Grant awarded to associate dean will fund educational initiative to address health disparities in transgender community

Cheryl Dickson, MD
Cheryl Dickson, MD

With the help of a $50,000 grant from the Kalamazoo Community Foundation, Dr. Cheryl Dickson is launching an initiative at WMed to address health disparities that exist in the transgender community through educational intervention for medical students, residents and community practitioners. 

The work by Dr. Dickson, the medical school’s associate dean for Health Equity and Community Affairs, has been underway since September. She said the one-year grant from the foundation will fund the development of a curriculum for undergraduate and graduate medical education that will provide training on treating transgender patients and embed awareness about transgender healthcare needs and disparities.

“There are higher levels of disparities when we look at the LGBT population, and the transgender population has the greatest disparities,” Dr. Dickson said.

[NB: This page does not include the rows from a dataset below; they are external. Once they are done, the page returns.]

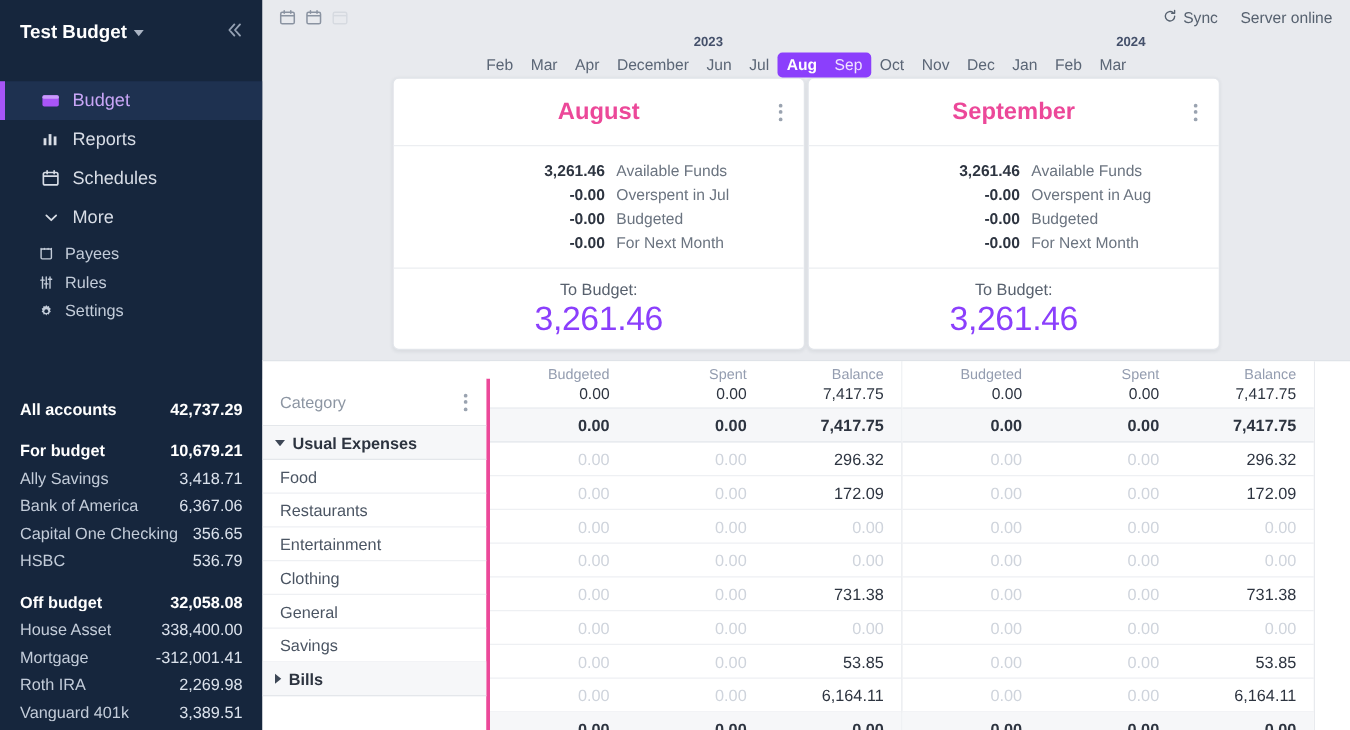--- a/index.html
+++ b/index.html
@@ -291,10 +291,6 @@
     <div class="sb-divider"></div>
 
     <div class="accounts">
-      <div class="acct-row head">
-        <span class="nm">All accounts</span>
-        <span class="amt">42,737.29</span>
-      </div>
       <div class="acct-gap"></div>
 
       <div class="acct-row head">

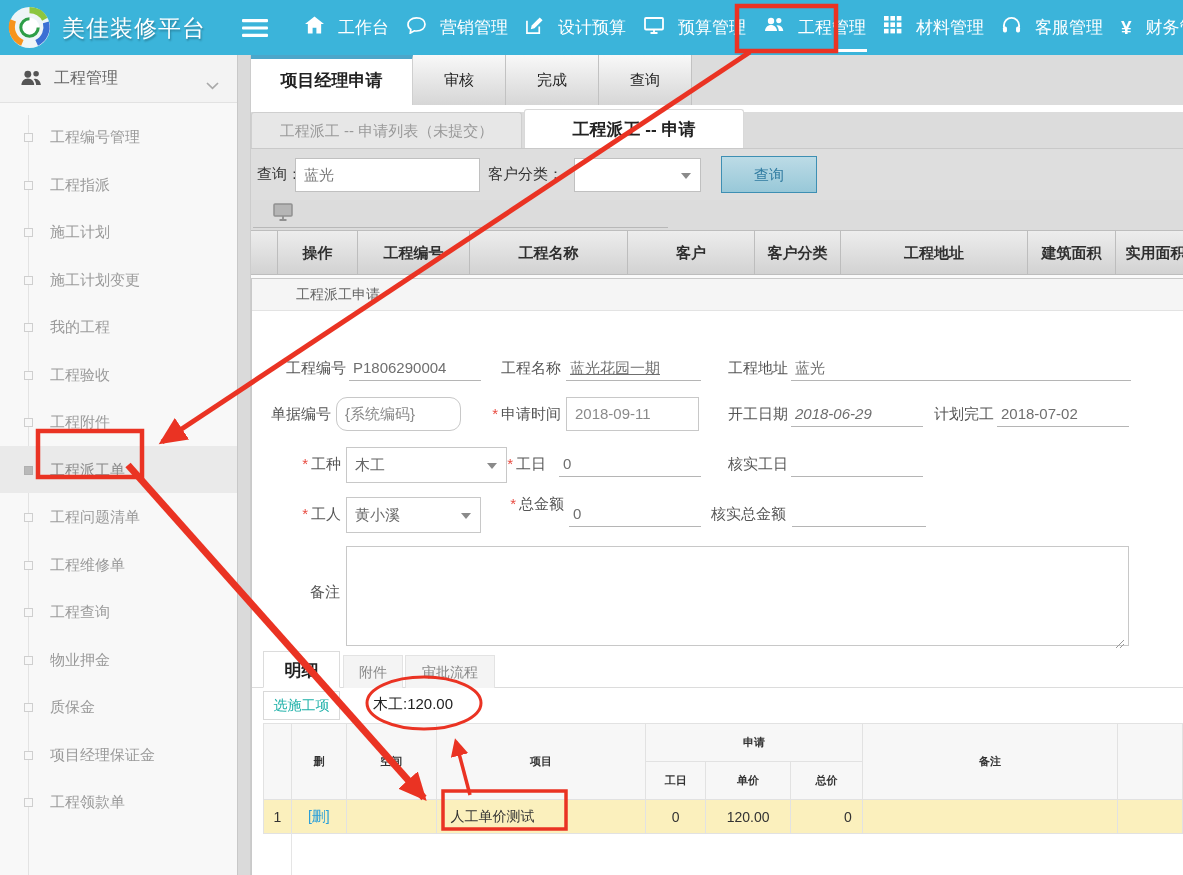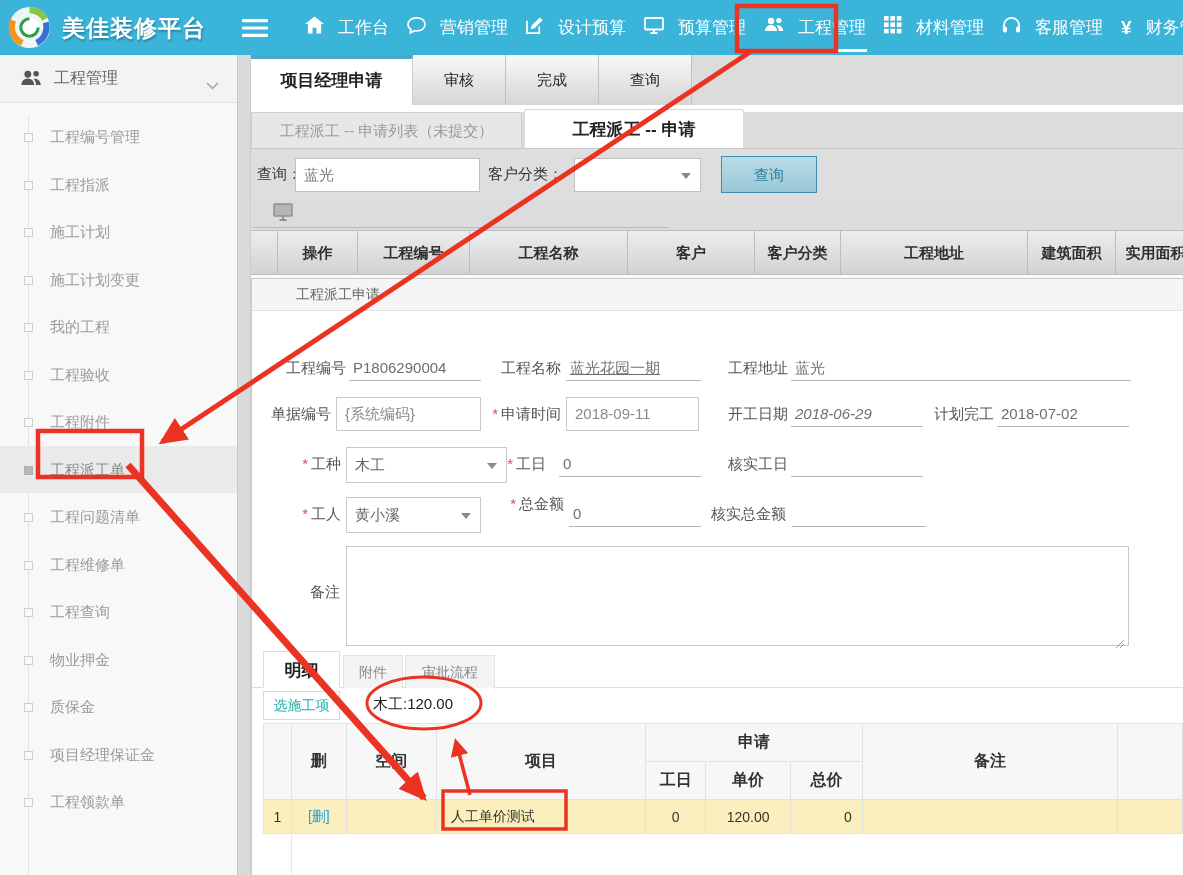--- a/index.html
+++ b/index.html
@@ -10,7 +10,7 @@
 
   
   .topbar { left:0; top:0; width:1183px; height:55px; background:#3bb4da; z-index:5; }
-  .brand { left:62px; top:13px; font-size:23px; font-weight:bold; color:#fff; letter-spacing:1px;
+  .brand { left:62px; top:13px; font-size:23px; font-weight:normal; color:#fff; letter-spacing:1px;
            text-shadow:1px 2px 2px rgba(0,0,0,0.28); }
   .burger { left:242px; top:19px; }
   .topnav { left:296px; top:0; height:55px; display:flex; align-items:center; }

Dr. Dickson said the curriculum, once in place, will include a simulation component that will include standardized patients from the LGBT community and focus on the primary healthcare education needs for transgender patients to better inform practicing physicians and future physicians about caring for transgender people. In turn, Dr. Dickson said the work will lead to the medical school as an institution becoming more culturally competent and inclusive in the training of students, residents in primary care specialties and faculty in LGBT healthcare needs.

The training, Dr. Dickson said, is needed as the LGBT community, in particular transgender patients, have higher healthcare disparities related to access to care and inappropriate care for primary healthcare needs.

Dr. Dickson credited Kevin Cates, a fourth-year student at WMed, as being the leader on presenting the idea to the Kalamazoo Community Foundation for the initiative to develop the new curriculum. She said she is working on the project with other faculty at the medical school, including Kristine Gibson, assistant dean for Clinical Applications, and Kristi VanDerKolk, assistant professor in the Department of Family and Community Medicine. Other members of the team working on the project include Connie Worline, clinical director of Simulation, and Amanda Hojnacki, coordinator of the Standardized Patient Program, as well as second-year medical students Theron O’Halloran and Joshua Vandeburgh.

“We’re looking at what other schools are doing,” Dr. Dickson said. “We are looking at what we need to do to teach the curriculum in clerkships … We’ve actually done quite a few things in terms of looking at literature and what other schools are doing. I hope to develop at least four standardized patient cases that will be used for training for residents and medical students in various parts of the curriculum.”

In addition to medical students and residents, Dr. Dickson said there will also be a transgender education awareness and continuing medical education piece for practicing physicians in the Kalamazoo community that will include programs such as grand rounds and quality improvement modules that will focus on transgender health concerns.

“The other part of this is to help bring more awareness and comfort to community practitioners to increase accessibility to patient care for the transgender community,” Dr. Dickson said. 

The grant from the Kalamazoo Community Foundation is just one of a few that Dr. Dickson was recently awarded to help address disparities that exist in the community.

A $5,000 grant she received from Kalamazoo Public Schools in October will buoy the medical school’s Early Introduction to Health Careers I program for fourth-grade students at Northeastern Elementary School. EIH I is one of the medical school’s pipeline programs, which are designed to champion the biomedical science and healthcare career aspirations of underrepresented and disadvantaged youth in Southwest Michigan.

Additionally, Dr. Dickson also received in October a $25,000 grant from the United Way of the Battle Creek and Kalamazoo Region that will help fund the EIH II program at WMed, which is for high school sophomores in the Kalamazoo community.

“Diversity is important in medicine and the more diversity you have, the more likely it is that a provider will give care that is more culturally competent,” Dr. Dickson said. “This is an upstream approach to actually creating health equity and impacting disparities.”